##### Document section

Joonas Korpisalo’s first shutout in a Bruins sweater flips the narrative on Boston’s goaltending depth and slams the door on a desperate Penguins team chasing playoff oxygen.
BOSTON — The Bruins didn’t need another 10-goal fireworks show. They needed a goalie to stand on his head and a lone forward to out-will a future Hall-of-Fame defenseman. Forty-eight hours after lighting the Rangers for 10, they got both in a 1-0 masterpiece Sunday that felt every bit as loud inside TD Garden.
Goalie Controversy? Korpisalo Just Deleted It
Head coach Jim Montgomery refused to name a true No. 1 in training camp, instead selling a platoon between Joonas Korpisalo and Jeremy Swayman. That talking point is now on life support. Korpisalo’s 27-save blanking was Boston’s first shutout of 2025-26, and it came against a Pittsburgh team that entered the day seventh in the East in goals per game (AP).

##########
##### Stored data

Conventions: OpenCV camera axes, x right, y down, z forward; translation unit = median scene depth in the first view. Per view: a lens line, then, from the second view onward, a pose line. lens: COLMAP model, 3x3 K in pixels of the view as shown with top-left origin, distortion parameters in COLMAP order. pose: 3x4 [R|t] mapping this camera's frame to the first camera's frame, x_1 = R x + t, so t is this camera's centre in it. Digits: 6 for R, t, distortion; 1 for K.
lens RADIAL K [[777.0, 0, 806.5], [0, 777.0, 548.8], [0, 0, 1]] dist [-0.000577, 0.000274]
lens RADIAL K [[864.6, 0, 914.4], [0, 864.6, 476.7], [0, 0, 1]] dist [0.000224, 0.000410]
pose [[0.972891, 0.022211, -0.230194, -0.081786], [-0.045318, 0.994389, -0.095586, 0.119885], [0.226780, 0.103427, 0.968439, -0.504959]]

##########
##### Stored data

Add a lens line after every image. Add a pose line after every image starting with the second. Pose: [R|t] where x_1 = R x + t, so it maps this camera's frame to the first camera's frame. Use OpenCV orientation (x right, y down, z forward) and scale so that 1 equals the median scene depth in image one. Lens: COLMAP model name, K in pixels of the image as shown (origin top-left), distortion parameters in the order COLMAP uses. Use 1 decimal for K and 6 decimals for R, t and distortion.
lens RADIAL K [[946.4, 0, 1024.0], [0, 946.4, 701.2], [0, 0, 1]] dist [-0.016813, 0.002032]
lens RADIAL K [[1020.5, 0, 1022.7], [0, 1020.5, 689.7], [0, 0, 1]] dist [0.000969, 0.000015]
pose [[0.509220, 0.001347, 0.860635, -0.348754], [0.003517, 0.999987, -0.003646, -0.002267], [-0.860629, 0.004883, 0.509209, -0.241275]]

##########
##### Stored data

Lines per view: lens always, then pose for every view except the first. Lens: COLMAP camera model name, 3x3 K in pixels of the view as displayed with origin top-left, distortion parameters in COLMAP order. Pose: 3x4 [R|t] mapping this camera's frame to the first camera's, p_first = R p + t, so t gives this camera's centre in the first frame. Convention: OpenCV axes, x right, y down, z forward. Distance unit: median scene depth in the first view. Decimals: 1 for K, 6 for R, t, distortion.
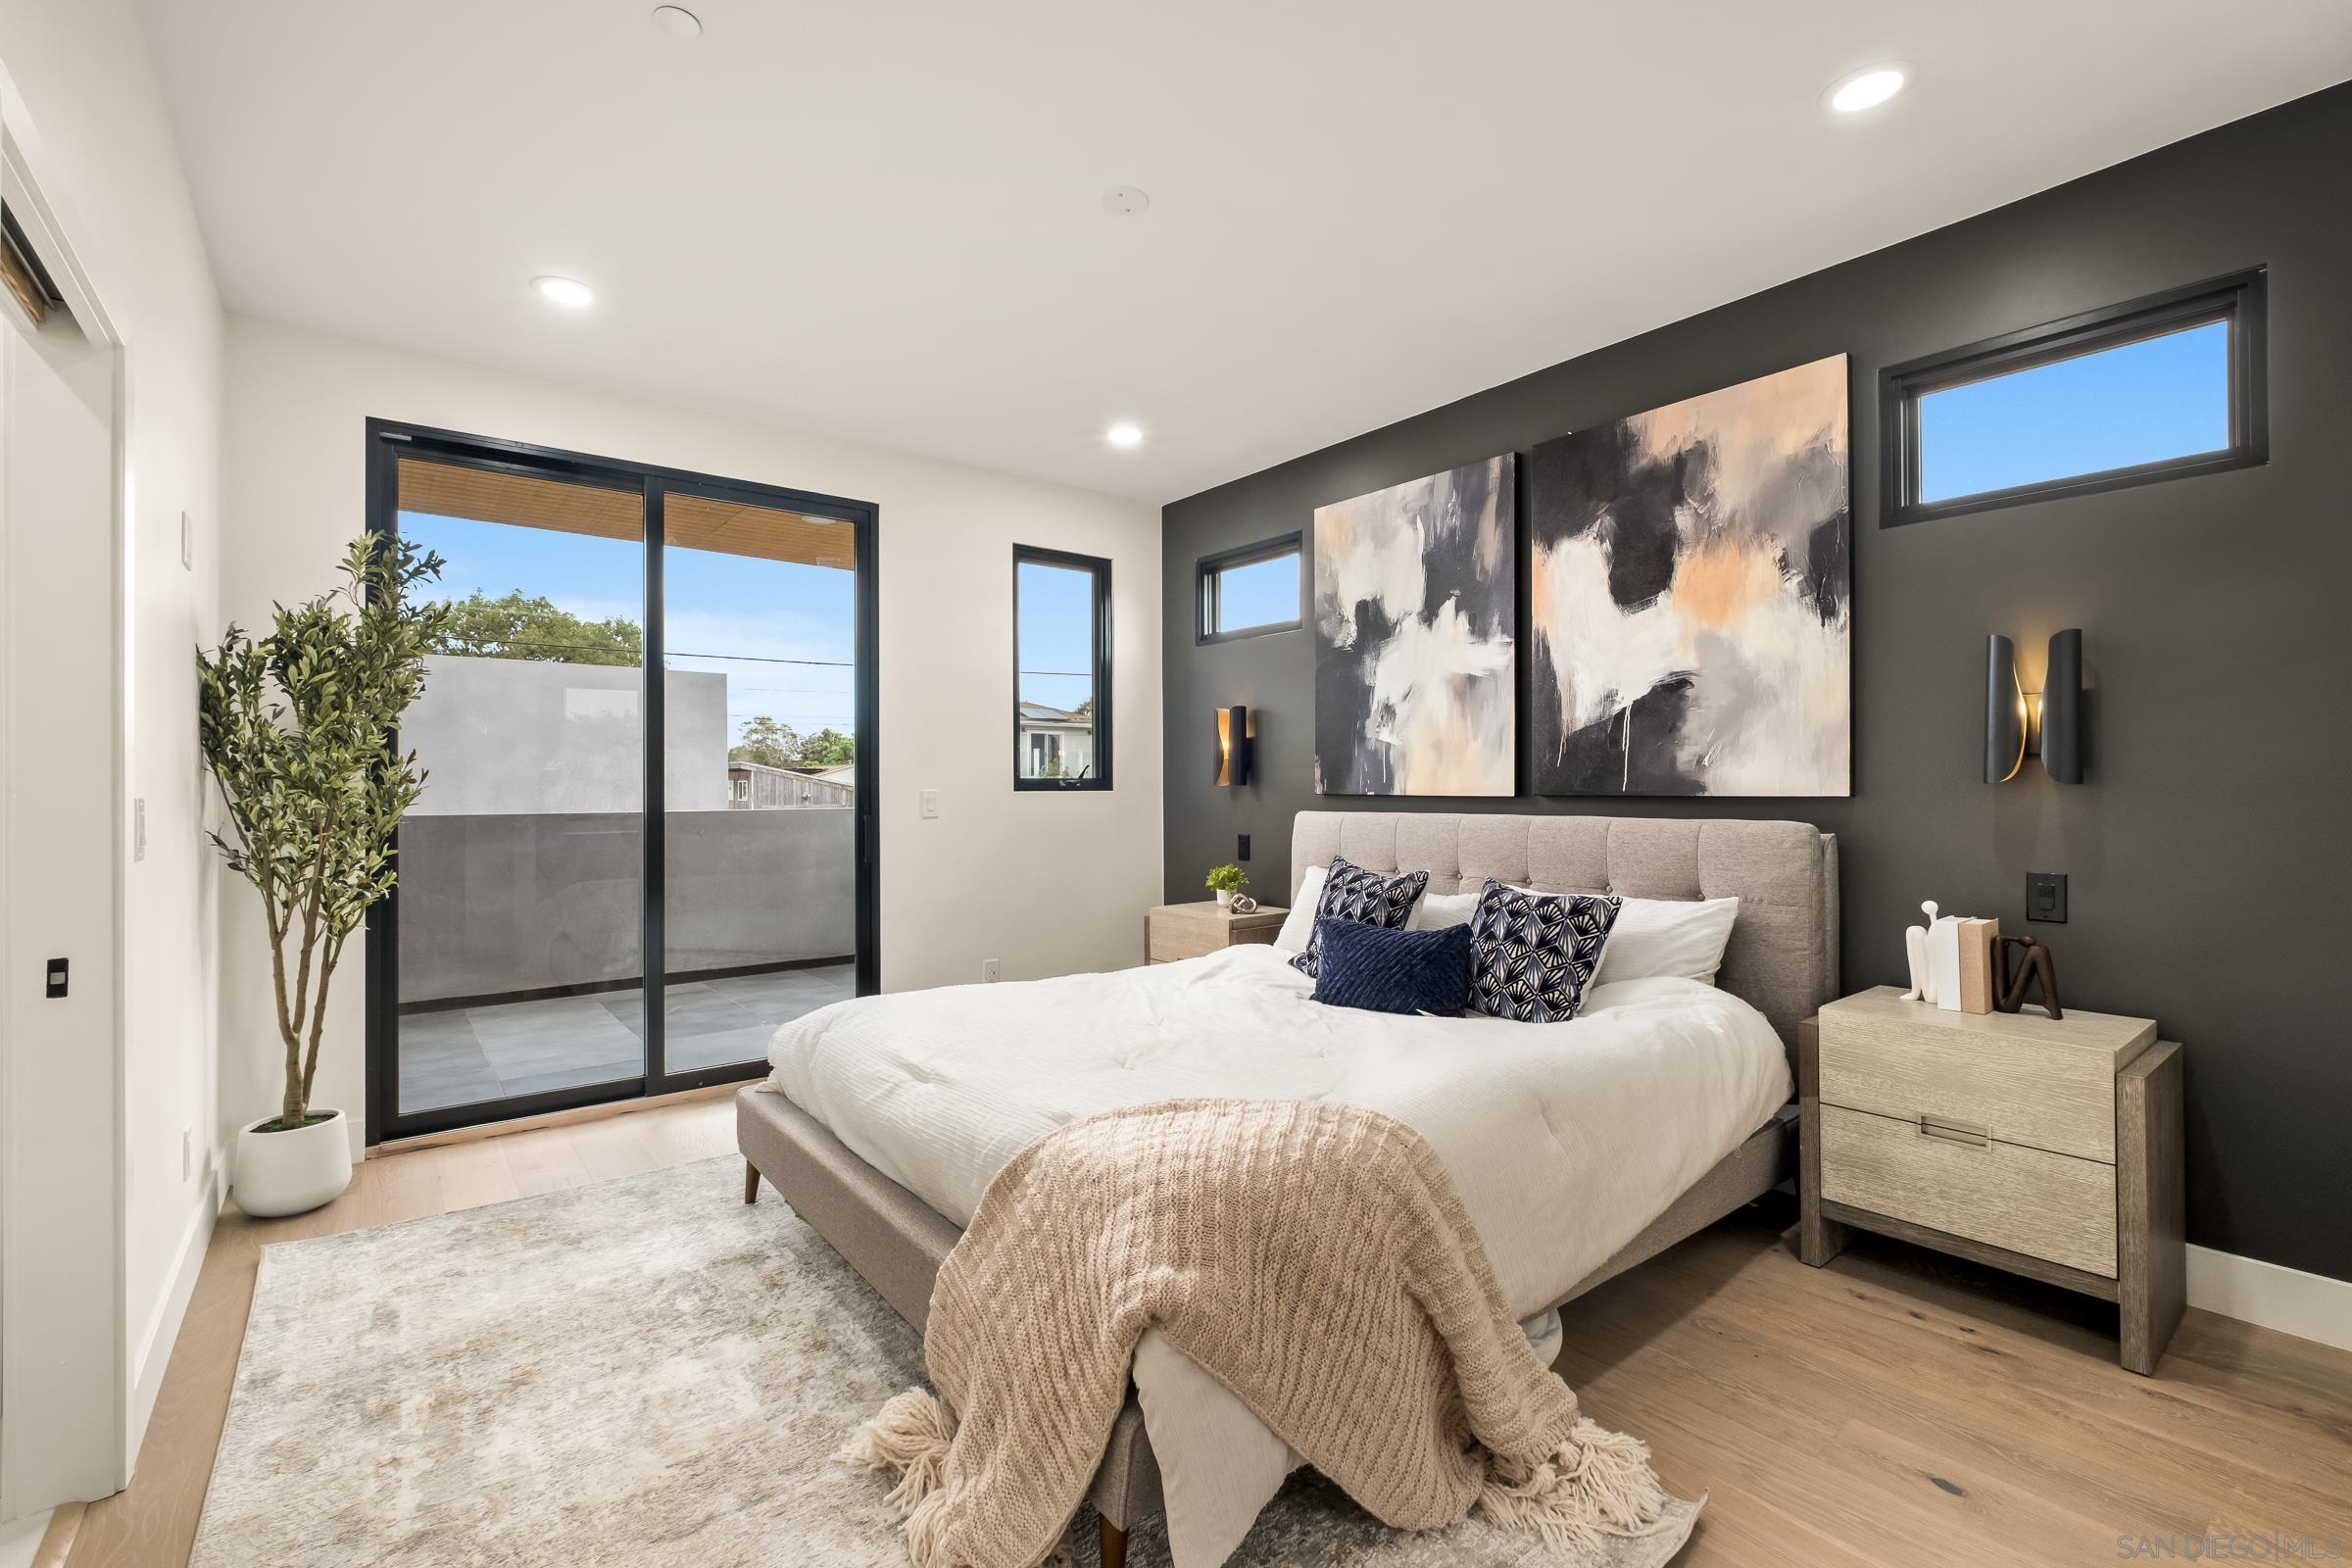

##########

== Tasks to perform ==
a) Render this sentence from the hockey article in Spanish: "The Bruins didn't need another 10-goal fireworks show."
b) According to the hockey article, how many saves did Joonas Korpisalo make in his shutout?
The material comes from a different source than the hockey article.

== Replies ==
a) Los Bruins no necesitaban otro espectáculo de fuegos artificiales de 10 goles.

b) 27 saves.